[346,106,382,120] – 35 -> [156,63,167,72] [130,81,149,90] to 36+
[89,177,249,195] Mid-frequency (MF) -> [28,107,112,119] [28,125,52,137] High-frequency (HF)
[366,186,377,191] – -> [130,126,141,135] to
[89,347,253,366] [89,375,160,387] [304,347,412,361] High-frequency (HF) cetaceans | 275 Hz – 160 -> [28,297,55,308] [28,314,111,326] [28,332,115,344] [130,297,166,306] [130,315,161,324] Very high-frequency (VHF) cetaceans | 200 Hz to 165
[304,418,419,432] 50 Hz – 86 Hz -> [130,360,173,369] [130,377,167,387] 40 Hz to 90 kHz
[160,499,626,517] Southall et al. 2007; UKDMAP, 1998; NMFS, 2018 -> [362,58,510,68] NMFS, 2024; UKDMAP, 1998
----
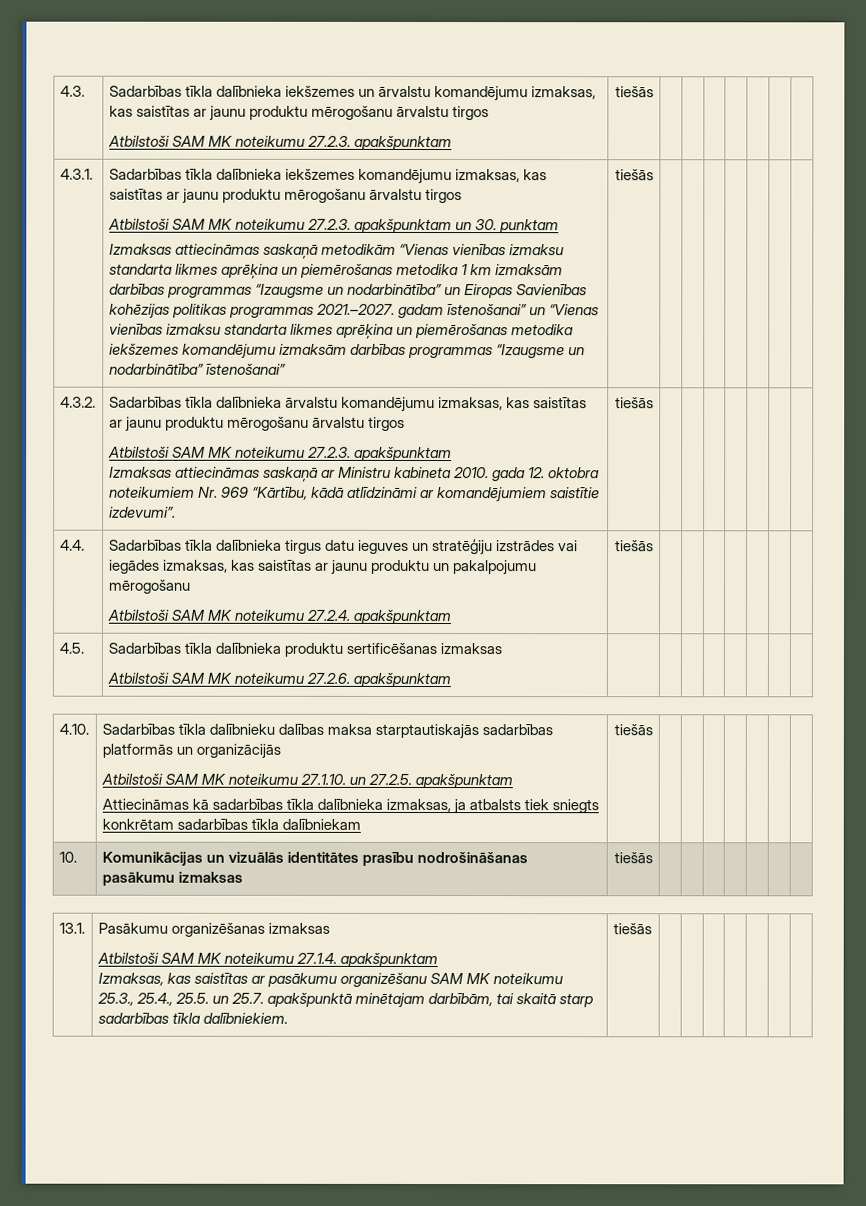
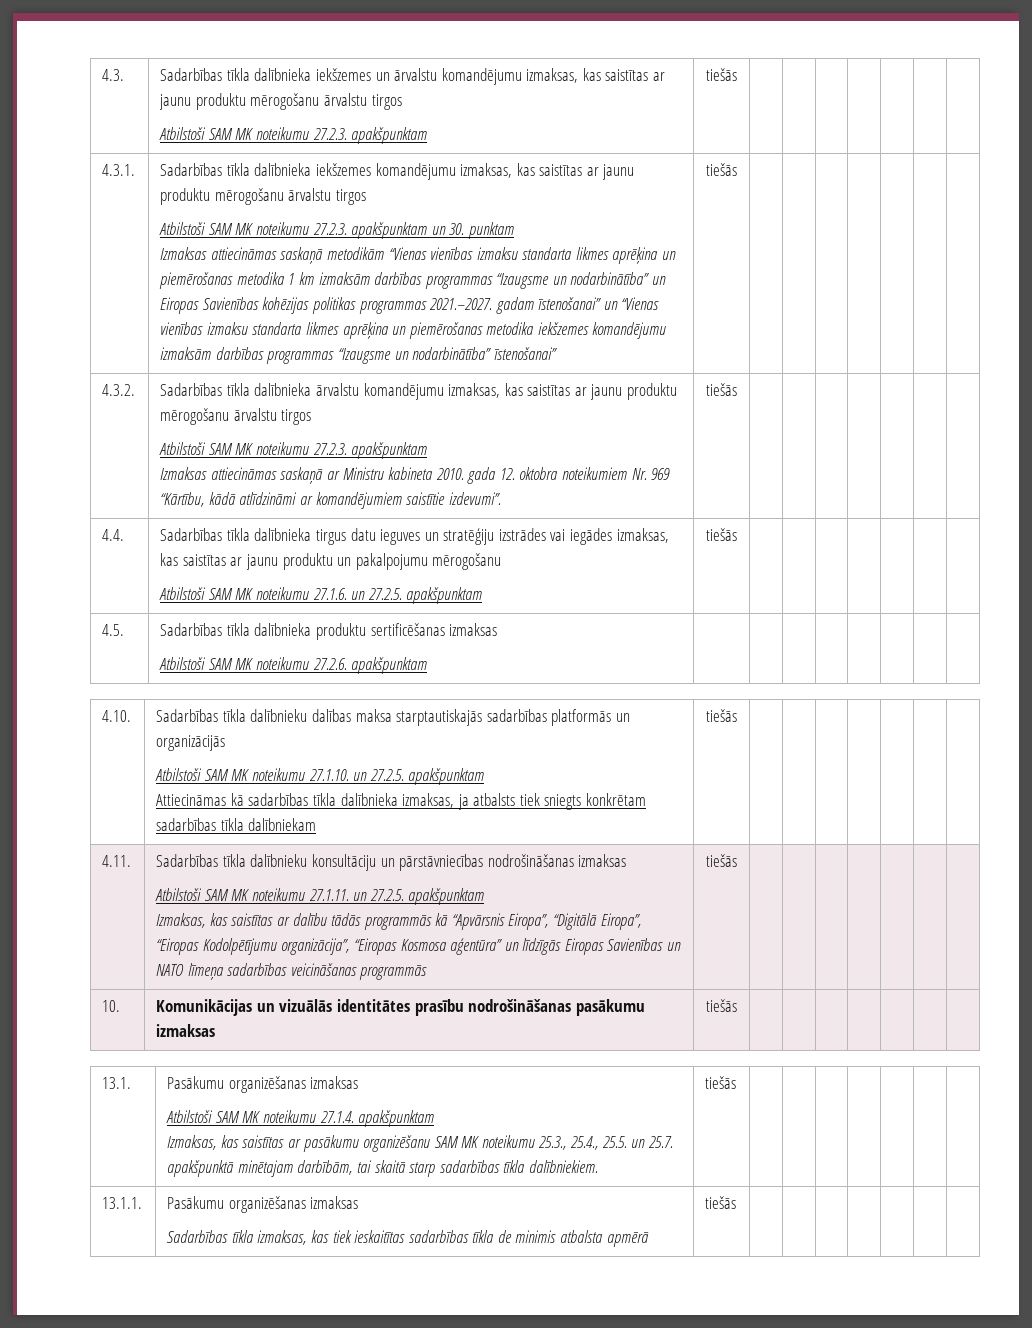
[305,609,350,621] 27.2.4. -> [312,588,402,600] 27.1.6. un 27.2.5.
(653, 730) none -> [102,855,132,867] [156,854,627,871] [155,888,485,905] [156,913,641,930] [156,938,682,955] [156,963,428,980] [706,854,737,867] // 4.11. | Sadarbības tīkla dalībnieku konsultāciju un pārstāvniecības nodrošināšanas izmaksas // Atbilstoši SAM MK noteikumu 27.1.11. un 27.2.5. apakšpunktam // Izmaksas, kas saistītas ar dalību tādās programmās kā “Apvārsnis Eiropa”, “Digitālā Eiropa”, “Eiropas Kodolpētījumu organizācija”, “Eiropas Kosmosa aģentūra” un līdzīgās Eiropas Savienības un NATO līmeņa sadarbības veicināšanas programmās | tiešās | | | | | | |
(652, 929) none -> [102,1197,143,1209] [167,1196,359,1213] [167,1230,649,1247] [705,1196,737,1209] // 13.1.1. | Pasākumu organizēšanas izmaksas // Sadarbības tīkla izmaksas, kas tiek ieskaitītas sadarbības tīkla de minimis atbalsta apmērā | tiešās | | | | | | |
----
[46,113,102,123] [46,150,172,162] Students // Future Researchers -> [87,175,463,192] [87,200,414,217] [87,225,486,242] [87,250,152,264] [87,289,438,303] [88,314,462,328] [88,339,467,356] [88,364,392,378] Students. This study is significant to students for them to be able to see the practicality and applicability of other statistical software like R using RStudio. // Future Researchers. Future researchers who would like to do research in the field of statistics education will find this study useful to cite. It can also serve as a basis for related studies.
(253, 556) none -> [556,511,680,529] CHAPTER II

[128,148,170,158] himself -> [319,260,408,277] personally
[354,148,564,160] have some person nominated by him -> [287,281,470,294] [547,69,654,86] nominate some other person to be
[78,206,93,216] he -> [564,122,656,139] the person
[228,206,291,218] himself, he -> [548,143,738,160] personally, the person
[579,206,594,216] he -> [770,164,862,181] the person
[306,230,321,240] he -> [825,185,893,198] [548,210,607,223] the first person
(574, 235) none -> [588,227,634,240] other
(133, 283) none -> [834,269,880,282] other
----
- _Problem to solve_
Only the lines above from the one with "(253, 556) none" up to and including the one with "(133, 283) none -> [834,269,880,282] other" should be repeated, exactly as written.

- _Solution for this problem_
(253, 556) none -> [556,511,680,529] CHAPTER II

[128,148,170,158] himself -> [319,260,408,277] personally
[354,148,564,160] have some person nominated by him -> [287,281,470,294] [547,69,654,86] nominate some other person to be
[78,206,93,216] he -> [564,122,656,139] the person
[228,206,291,218] himself, he -> [548,143,738,160] personally, the person
[579,206,594,216] he -> [770,164,862,181] the person
[306,230,321,240] he -> [825,185,893,198] [548,210,607,223] the first person
(574, 235) none -> [588,227,634,240] other
(133, 283) none -> [834,269,880,282] other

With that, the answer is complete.